Made / WeWork

Storytellers for the New Creative Economy

Our goal is to create a place where people work to make a life, not just a living.”

Upon stepping into WeWork’s Chelsea location — also where the company is headquartered — you can immediately sense the buzz of hundreds of different businesses and entrepreneurs operating under one roof. It’s especially palpable in the common area — an airy, high-ceilinged space where WeWork employees converge to meet and get their caffeine fix by day, and happy hour libations by night. It’s the metaphorical and literal center of the company: the designers intentionally placed the common area where people would be forced to “commute” from their respective desks to get their coffee, and thus interact in the hallways and elevators. You could call it a unique spin on community management and a microcosm of the WeWork brand, which has challenged traditional notions of office culture since its founding.

And in upending the old model of office space, WeWork has created a unique culture of its own for the 50,000 entrepreneurs, small (and large) businesses, startups, and freelancers that operate within its global footprint. “Our goal is to create a place where people work to make a life, not just a living,” says Lia Zneimer, WeWork brand marketing manager. “We do everything we can to empower our members to pursue their work; we take out the logistics and pain points involved with starting a business.” WeWork has scaled this model globally, and today has 97 collaborative work spaces across 28 cities. As its global reach grew, so did the brand’s need to tell a cohesive story — or, in this case, thousands. WeWork’s chief brand officer, Rebekah Neumann, saw an opportunity to highlight WeWork community member stories digitally.

And so Creator was born: the online magazine that tells the stories of the WeWork community.

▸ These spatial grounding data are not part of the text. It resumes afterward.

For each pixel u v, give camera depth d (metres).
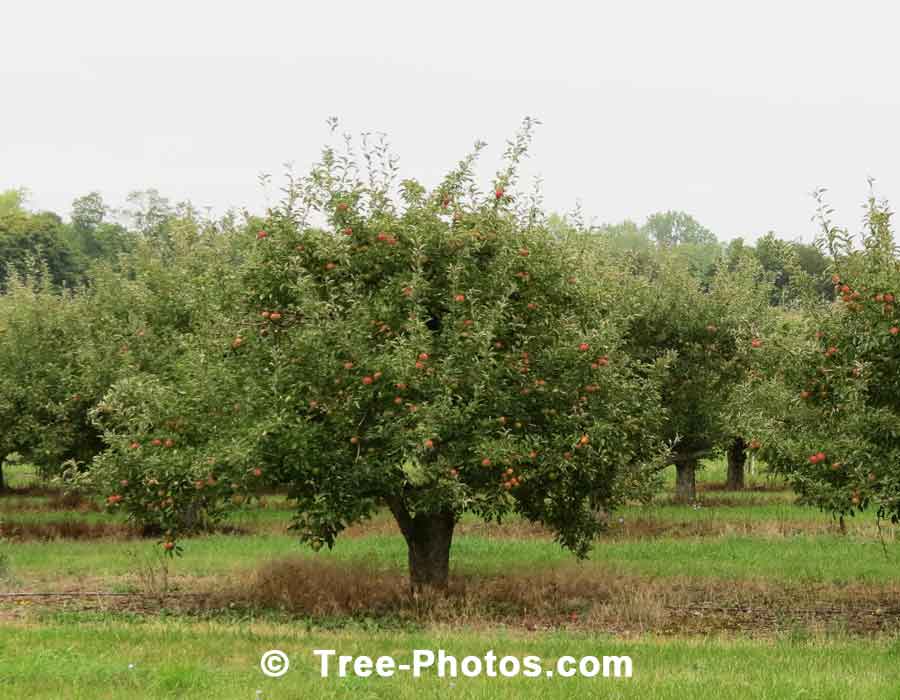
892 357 12.72
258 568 17.27
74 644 11.53
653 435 16.44
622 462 15.30
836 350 12.91
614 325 15.05
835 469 12.78
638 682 9.65
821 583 16.55
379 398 13.28
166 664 10.12
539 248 14.80
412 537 15.55
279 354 13.52
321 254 13.99
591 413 14.39
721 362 26.47
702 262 92.06
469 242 14.45
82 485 15.24
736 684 9.49
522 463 13.91
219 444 13.41
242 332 14.21
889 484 12.41
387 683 9.65
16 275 28.08
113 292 26.30
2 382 24.06
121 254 27.55
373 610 14.46
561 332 14.50
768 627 13.46
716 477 39.75
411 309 13.62
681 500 28.72
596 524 15.86
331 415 13.37
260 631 12.91
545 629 13.39
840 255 13.16
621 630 13.36
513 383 14.30
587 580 16.23
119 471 14.19
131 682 9.66
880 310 12.42
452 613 14.14
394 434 13.12
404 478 13.87
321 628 13.36
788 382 13.77
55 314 26.09
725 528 22.88
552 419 14.32
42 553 20.48
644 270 28.78
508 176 15.10
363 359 13.11
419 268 13.44
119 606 14.98
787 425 14.80
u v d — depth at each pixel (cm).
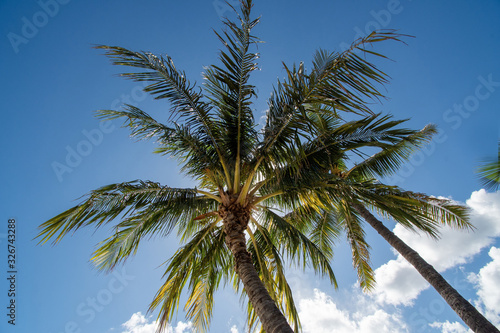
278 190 629
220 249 679
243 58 520
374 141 577
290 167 595
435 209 837
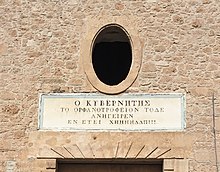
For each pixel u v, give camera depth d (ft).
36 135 45.88
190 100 45.96
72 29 48.08
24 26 48.39
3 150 45.68
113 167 46.62
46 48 47.80
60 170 46.52
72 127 45.91
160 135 45.21
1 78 47.26
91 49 47.55
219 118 45.44
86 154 45.24
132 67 46.80
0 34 48.24
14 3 48.91
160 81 46.47
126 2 48.32
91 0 48.49
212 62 46.73
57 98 46.62
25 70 47.37
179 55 47.01
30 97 46.80
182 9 48.01
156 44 47.29
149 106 45.98
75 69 47.16
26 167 45.27
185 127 45.32
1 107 46.62
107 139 45.42
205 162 44.57
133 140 45.27
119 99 46.26
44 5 48.75
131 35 47.50
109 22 47.85
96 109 46.19
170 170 44.52
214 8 47.93
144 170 46.37
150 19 47.85
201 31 47.42
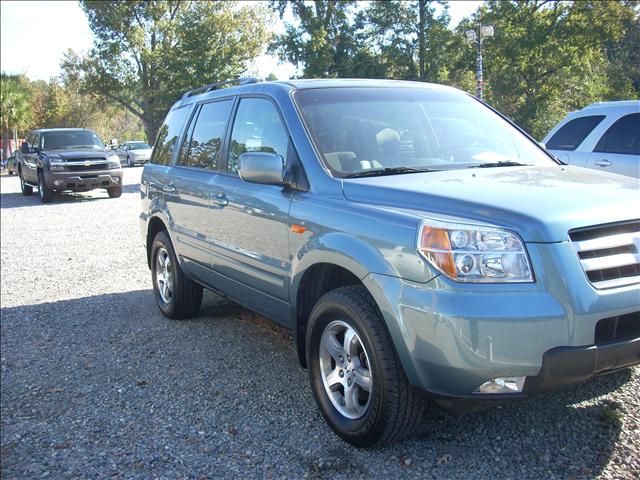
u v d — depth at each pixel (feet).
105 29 178.29
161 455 11.62
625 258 9.59
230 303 21.27
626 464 10.00
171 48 172.14
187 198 17.31
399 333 9.78
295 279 12.30
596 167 24.56
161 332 18.71
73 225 42.83
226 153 15.84
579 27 113.60
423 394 9.84
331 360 11.80
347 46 153.07
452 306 9.14
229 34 174.60
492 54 126.93
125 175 99.45
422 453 10.81
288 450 11.39
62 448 12.25
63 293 24.38
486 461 10.43
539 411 11.96
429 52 144.56
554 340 9.01
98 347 17.85
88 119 227.61
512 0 123.03
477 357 9.05
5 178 110.63
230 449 11.61
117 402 14.10
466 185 10.93
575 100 122.52
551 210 9.52
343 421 11.30
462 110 14.94
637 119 23.95
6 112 178.19
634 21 111.65
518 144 14.53
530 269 9.16
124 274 27.09
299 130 13.02
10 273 28.58
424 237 9.59
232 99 16.25
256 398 13.69
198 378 15.05
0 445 12.57
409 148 13.17
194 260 17.38
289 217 12.45
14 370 16.60
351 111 13.64
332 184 11.91
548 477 9.86
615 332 9.42
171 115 20.71
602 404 11.99
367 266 10.27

Global scale with local flavor

The diversity of startups that call WeWork home gives Creator’s managing editor Mark Sullivan and associate editor Cynthia Orgel an endless supply of stories to tell, from these futuristic sock makers, and this one-woman documentary film studio to this quirky but hugely time-saving app that tells WeWork Boston members the beers on tap at each floor. Sourcing the stories isn’t the challenge — it’s beating everyone else to the punch by telling them first. “We’re often the first publication writing about these people,” says Mark Sullivan, Creator’s managing editor, who architected the creative and strategic direction for Creator.

Creator gets its stories from across the WeWork community, from having ears to the ground and taking other community members' and community managers’ suggestions on whom they should profile. But the most valuable resource for the team is WeWork’s “member network”: an internal social networking platform community members use to swap advice and services, collaborate, and stay abreast of local news and events.

Creator is an extension of the member network — stories that could’ve been kept within the network are shareable among more people.”

“It’s a combination of finding the people online and meeting them in person. Their story may have been told via Kickstarter or somewhere else, but not in the way we would tell it,” says Cynthia. The team also times publishing their profiles with the opening of a new WeWork location. In some ways, Creator is reimagining how we communicate organizational change; by profiling people instead of places and offices, they’ve made it inherently human-centric.

Community at the core

At first glance, Creator’s editorial pillars might seem unusual, but when taken together they fit neatly into what WeWork stands for. In addition to member Profiles, its content falls into broad editorial categories like Cities, Innovation, How To Guides, and Work-Life Balance. The thinking behind this is to cover all the things that make WeWork’s community tick. “People like to read about how to grow their business but also about how they’re going to spend the rest of the day,” Mark explains. That’s why the magazine includes guides to eating and drinking in each of WeWork’s cities, interviews with famous entrepreneurs, and other lifestyle tidbits. If you’re a vegan entrepreneur recently moved to Tel Aviv, have no fear: these guys have you covered.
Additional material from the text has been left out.